Aux termes de ses dernières écritures l'intimé rappelle que les données du compteur du véhicule vendu ont été falsifiées antérieurement à son acquisition, cette situation caractérisant un défaut de conformité. Or il souligne que cette difficulté a été révélée par les mesures d'investigations techniques dont il n'a jamais été rendu destinataire, de sorte que ce n'est que par sa propre citation qu'il a découvert que le véhicule était affecté de désordres pouvant le cas échéant être qualifiés de défaut de conformité. Il soutient donc qu'en application de l'article 2224 du Code civil, le délai de prescription de son action à l'encontre de ses propres vendeurs n'a commencé à courir qu'à compter du mois de janvier 2021, de sorte qu'il est recevable à ce titre.
Sur ce :
En l'espèce, il résulte des écritures de l'intimé, non contestées par les appelants, que le premier n'a eu connaissance de la falsification des données du compteur kilométrique du véhicule litigieux qu'à réception de sa propre citation (janvier 2021).
Il en résulte que le délai de prescription quinquennal, en application des dispositions ci-dessus reprises, a commencé à courir à compter de cette date, de sorte qu'en agissant au mois de mars 2021 contre ses propres vendeurs, l'intimé ne peut être considéré comme prescrit.
Dans ces conditions, la décision de première instance doit être confirmée à ce titre.
Sur les demandes accessoires
Les appelants qui succombent doivent être condamnés aux dépens d'appel.

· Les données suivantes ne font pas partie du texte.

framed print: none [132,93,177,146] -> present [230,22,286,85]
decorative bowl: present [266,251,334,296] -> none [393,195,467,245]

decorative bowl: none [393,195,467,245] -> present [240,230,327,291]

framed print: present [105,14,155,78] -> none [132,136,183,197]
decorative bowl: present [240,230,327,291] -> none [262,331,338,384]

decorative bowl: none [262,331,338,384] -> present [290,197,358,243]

Enfin l'équité commande de les condamner au paiement à l'intimé de la somme de 1.000 euros au titre des frais irrépétibles d'appel et les dispositions de la décision de première instance à ce titre doivent être confirmées.
PAR CES MOTIFS
La cour,
CONFIRME, dans les limites de sa saisine, l'ordonnance du juge de la mise en état du tribunal judiciaire d'Angers du 10 janvier 2022 ;
Y ajoutant :
CONDAMNE in solidum M. [J] [H] et Mme [N] [M] épouse [H] au paiement à M. [S] [I] de la somme de 1.000 euros par application des dispositions de l'article 700 du Code de procédure civile ;
CONDAMNE in solidum M. [J] [H] et Mme [N] [M] épouse [H] aux dépens d'appel.